En conclusion, intégrer une grande entreprise c’est comme aborder un iceberg. Lorsque vous débutez, les informations que vous avez sont, la plupart du temps, celles qui sont visibles et connues de l’extérieur. Plus vous établissez de liens avec des salariés et les collectifs de travail, plus vous vous enrichissez sur le fonctionnement de l’entreprise. Par conséquent, il est donc plus facile de mener à bien les missions de la médecine du travail. Faire connaître et reconnaitre la qualité des services rendus permet d'être identifié comme un professionnel de santé compétent, ressource pour tous. A travers cet article, en partageant mon expérience, j’ai voulu montrer la mise en pratique de certaines missions décrites dans le code de santé publique telles que les protocoles infirmiers, tout en respectant le code de déontologie et le code du travail (eh oui ! En médecine du travail, il faut apprendre à jongler sur plusieurs tableaux...).

Notes

  1. En France, le document unique, ou document unique d'évaluation des risques professionnels (DU ou DUERP), a été créé par le décret n° 2001-1016 du 5 novembre 2001, en application des articles L4121-2 et L4121-3 du Code du travail. Le décret a également transposé la directive-cadre européenne du 12 juin 1989 sur la prévention des risques professionnels. Cet outil permet de transcrire les résultats de la démarche de prévention des risques professionnels pour les travailleurs de la structure et de la pérenniser.
  2. Article R4311-7 : L'infirmier ou l'infirmière est habilité à pratiquer les actes suivants [soit… 2° Scarifications et injections destinées aux vaccinations ou aux tests tuberculiniques…].
  3. Le code du travail n’impose pas de vaccination. Le code de la santé publique rend obligatoire certaines vaccinations pour les personnes exerçant certaines activités professionnelles.
  4. Décret n° 2016-1908 du 27 décembre 2016 relatif à la modernisation de la médecine du travail
  5. Circulaire TE/25/74 du ministère du travail relative à la pratique de vaccination en milieu de travail par les médecins du travail, apparaissant sur le site www.circulaires.gouv.fr et donc selon le décret n° 2008-1281 du 8 décembre 2008 relatif aux conditions de publication des instructions et circulaires, cette circulaire est considéré comme applicable aux yeux de la loi.
  6. Aucune vaccination ne peut être pratiquée sans l’accord explicite du travailleur.
  7. Selon l’INRS : La vaccination ne peut en aucun cas se substituer à la mise en place des mesures de prévention des risques biologiques : elle vient seulement les compléter.
  8. QR (abréviation de l'anglais Quick Response) signifie que le contenu du code peut être décodé rapidement après avoir été lu par un lecteur de code-barres, un smartphone… Les informations du code-barres contiennent des données qui peuvent être reconnues par des applications, permettant ainsi de déclencher facilement des actions.

L'auteur, Nicolas Haukenghan

Infirmier depuis 7 ans, cela fait maintenant 2 ans qu'il exerce la spécialité d’infirmier en santé au travail.
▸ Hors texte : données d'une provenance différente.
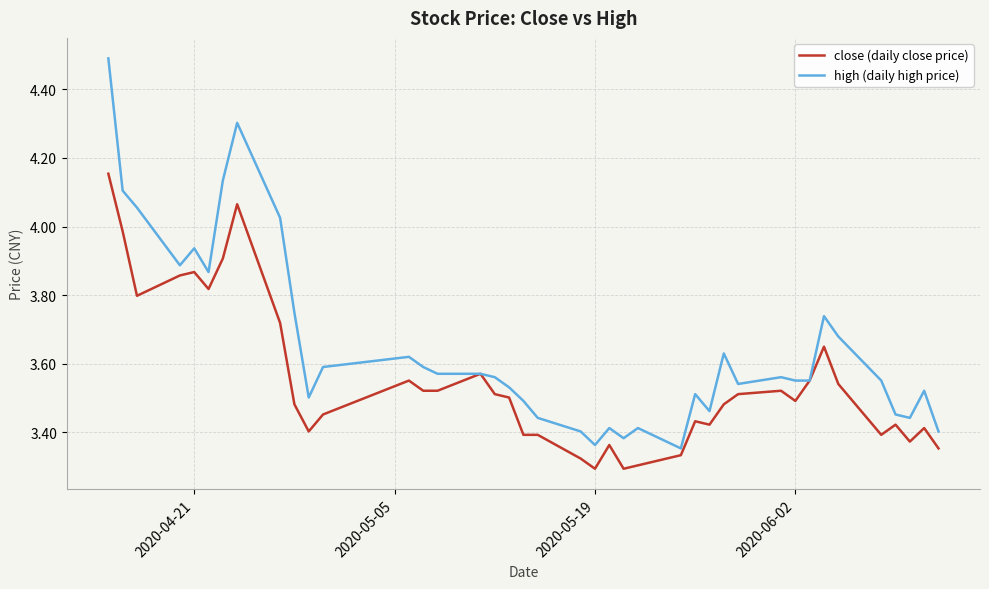

What are all the series names shown in the legend?

close (daily close price), high (daily high price)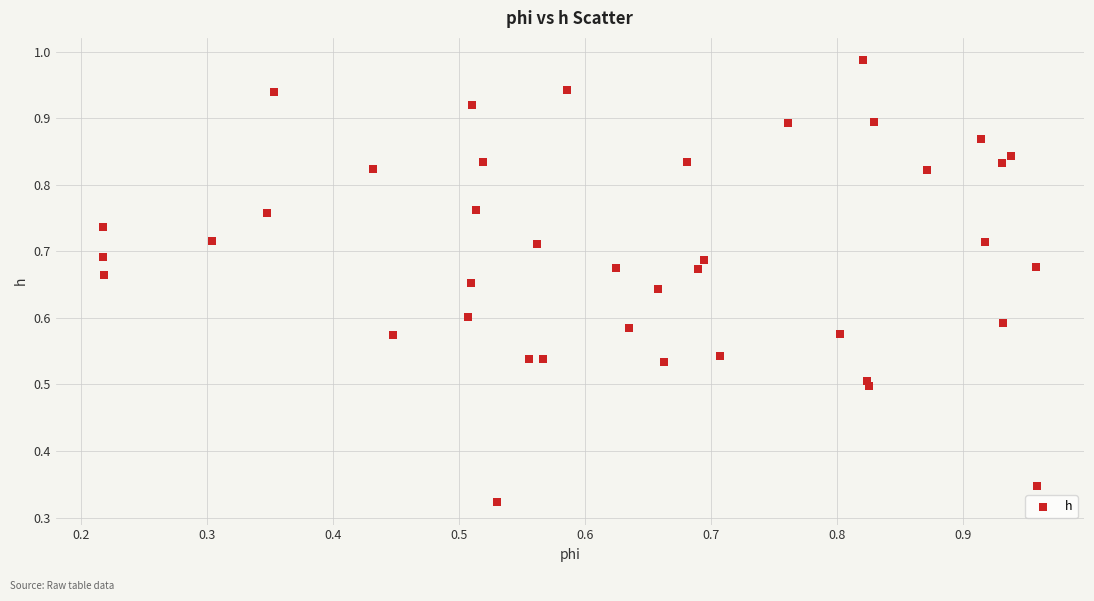

How many points are shown in the scatter plot?

40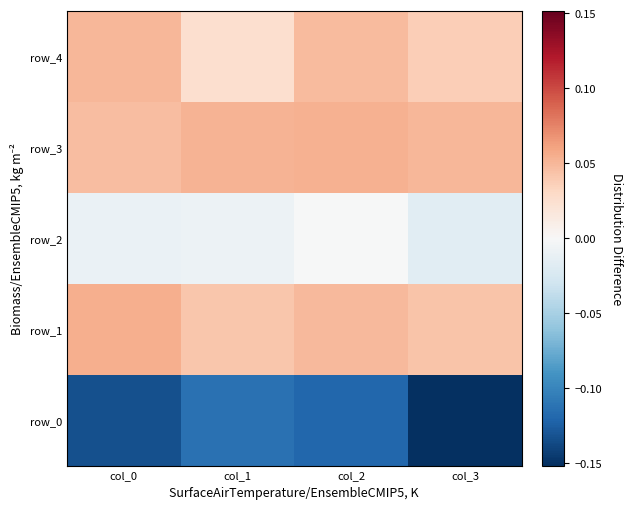

At col_1, list the series in order from smallest to largest.

row_0, row_2, row_4, row_1, row_3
Comme la plupart de ses confrères, il a commencé sa carrière à l’hôpital où il a pu améliorer ses pratiques et affiner certaines connaissances théoriques. En revanche, par manque de temps ou de moyens, les domaines de la prévention et de la formation, autant pour les patients que pour les soignants, étaient difficilement abordés. C’est pourquoi, il a choisi de quitter ce milieu et de s’orienter dans un autre champ d’exercice du métier d’infirmier. Grace à sa motivation et à ses recherches, il a pu intégrer un service de santé au travail d’une grande entreprise de télécommunication.

Nicolas HAUKENGHANInfirmier de santé au travail

Article de synthèse suite à la soutenance de son travail : « L'infirmier en santé au travail et la prévention des risques professionnels liés aux déplacements à l'international », DIU infirmier en santé au travail en Ile-de-France - Université Paris Est Créteil - Val de Marne (UPEC). Année universitaire 2016-2017. Direction d'enseignement : Pr Jean-Claude Pairon, Mde Nadine Rauch. Référent de stage : Docteur Antonio Lecis.